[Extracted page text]
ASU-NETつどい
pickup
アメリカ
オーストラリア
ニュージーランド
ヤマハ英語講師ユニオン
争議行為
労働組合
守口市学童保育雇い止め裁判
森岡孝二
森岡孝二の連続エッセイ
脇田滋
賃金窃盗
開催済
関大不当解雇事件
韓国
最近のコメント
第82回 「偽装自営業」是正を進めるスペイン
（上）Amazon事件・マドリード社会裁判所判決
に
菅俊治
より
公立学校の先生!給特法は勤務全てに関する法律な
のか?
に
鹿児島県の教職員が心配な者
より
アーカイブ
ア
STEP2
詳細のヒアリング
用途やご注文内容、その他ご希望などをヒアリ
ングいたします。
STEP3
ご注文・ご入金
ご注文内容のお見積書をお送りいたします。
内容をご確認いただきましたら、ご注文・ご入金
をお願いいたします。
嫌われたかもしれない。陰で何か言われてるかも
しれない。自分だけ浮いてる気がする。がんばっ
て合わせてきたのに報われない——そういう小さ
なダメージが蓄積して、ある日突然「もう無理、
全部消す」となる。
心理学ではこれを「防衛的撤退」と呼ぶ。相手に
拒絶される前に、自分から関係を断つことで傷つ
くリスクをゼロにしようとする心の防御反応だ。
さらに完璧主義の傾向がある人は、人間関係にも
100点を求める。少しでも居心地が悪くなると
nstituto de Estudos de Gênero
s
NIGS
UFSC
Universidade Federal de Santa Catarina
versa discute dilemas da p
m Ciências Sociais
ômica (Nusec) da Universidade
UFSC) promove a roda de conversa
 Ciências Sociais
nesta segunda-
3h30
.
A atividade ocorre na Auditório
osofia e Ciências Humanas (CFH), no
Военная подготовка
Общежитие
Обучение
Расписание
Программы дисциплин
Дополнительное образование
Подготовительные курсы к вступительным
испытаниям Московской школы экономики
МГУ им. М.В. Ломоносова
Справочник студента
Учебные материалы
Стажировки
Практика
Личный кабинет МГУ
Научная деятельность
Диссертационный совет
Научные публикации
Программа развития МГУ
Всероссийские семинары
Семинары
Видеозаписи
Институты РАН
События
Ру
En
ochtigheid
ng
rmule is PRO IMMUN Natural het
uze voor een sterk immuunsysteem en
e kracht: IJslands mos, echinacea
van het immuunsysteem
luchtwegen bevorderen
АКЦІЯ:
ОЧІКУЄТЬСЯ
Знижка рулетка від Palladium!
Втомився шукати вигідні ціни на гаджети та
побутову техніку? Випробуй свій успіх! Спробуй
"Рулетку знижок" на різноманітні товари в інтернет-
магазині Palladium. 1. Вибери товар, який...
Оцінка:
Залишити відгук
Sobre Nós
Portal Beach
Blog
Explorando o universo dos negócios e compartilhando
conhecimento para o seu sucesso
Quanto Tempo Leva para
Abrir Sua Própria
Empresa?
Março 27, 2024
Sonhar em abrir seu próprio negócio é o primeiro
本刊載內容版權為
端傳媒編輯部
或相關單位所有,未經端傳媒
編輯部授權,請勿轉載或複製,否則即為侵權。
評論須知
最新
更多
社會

§ **JOB**: Lay out the stretch from the start of the records through the line containing "Программы дисциплин" as a Markdown table with the columns "No." and "Line", numbering each row and omitting blank lines.

§ **RESULT OF THE EXERCISE**:
| No. | Line |
|---|---|
| 1 | ASU-NETつどい |
| 2 | pickup |
| 3 | アメリカ |
| 4 | オーストラリア |
| 5 | ニュージーランド |
| 6 | ヤマハ英語講師ユニオン |
| 7 | 争議行為 |
| 8 | 労働組合 |
| 9 | 守口市学童保育雇い止め裁判 |
| 10 | 森岡孝二 |
| 11 | 森岡孝二の連続エッセイ |
| 12 | 脇田滋 |
| 13 | 賃金窃盗 |
| 14 | 開催済 |
| 15 | 関大不当解雇事件 |
| 16 | 韓国 |
| 17 | 最近のコメント |
| 18 | 第82回 「偽装自営業」是正を進めるスペイン |
| 19 | （上）Amazon事件・マドリード社会裁判所判決 |
| 20 | に |
| 21 | 菅俊治 |
| 22 | より |
| 23 | 公立学校の先生!給特法は勤務全てに関する法律な |
| 24 | のか? |
| 25 | に |
| 26 | 鹿児島県の教職員が心配な者 |
| 27 | より |
| 28 | アーカイブ |
| 29 | ア |
| 30 | STEP2 |
| 31 | 詳細のヒアリング |
| 32 | 用途やご注文内容、その他ご希望などをヒアリ |
| 33 | ングいたします。 |
| 34 | STEP3 |
| 35 | ご注文・ご入金 |
| 36 | ご注文内容のお見積書をお送りいたします。 |
| 37 | 内容をご確認いただきましたら、ご注文・ご入金 |
| 38 | をお願いいたします。 |
| 39 | 嫌われたかもしれない。陰で何か言われてるかも |
| 40 | しれない。自分だけ浮いてる気がする。がんばっ |
| 41 | て合わせてきたのに報われない——そういう小さ |
| 42 | なダメージが蓄積して、ある日突然「もう無理、 |
| 43 | 全部消す」となる。 |
| 44 | 心理学ではこれを「防衛的撤退」と呼ぶ。相手に |
| 45 | 拒絶される前に、自分から関係を断つことで傷つ |
| 46 | くリスクをゼロにしようとする心の防御反応だ。 |
| 47 | さらに完璧主義の傾向がある人は、人間関係にも |
| 48 | 100点を求める。少しでも居心地が悪くなると |
| 49 | nstituto de Estudos de Gênero |
| 50 | s |
| 51 | NIGS |
| 52 | UFSC |
| 53 | Universidade Federal de Santa Catarina |
| 54 | versa discute dilemas da p |
| 55 | m Ciências Sociais |
| 56 | ômica (Nusec) da Universidade |
| 57 | UFSC) promove a roda de conversa |
| 58 |  Ciências Sociais |
| 59 | nesta segunda- |
| 60 | 3h30 |
| 61 | . |
| 62 | A atividade ocorre na Auditório |
| 63 | osofia e Ciências Humanas (CFH), no |
| 64 | Военная подготовка |
| 65 | Общежитие |
| 66 | Обучение |
| 67 | Расписание |
| 68 | Программы дисциплин |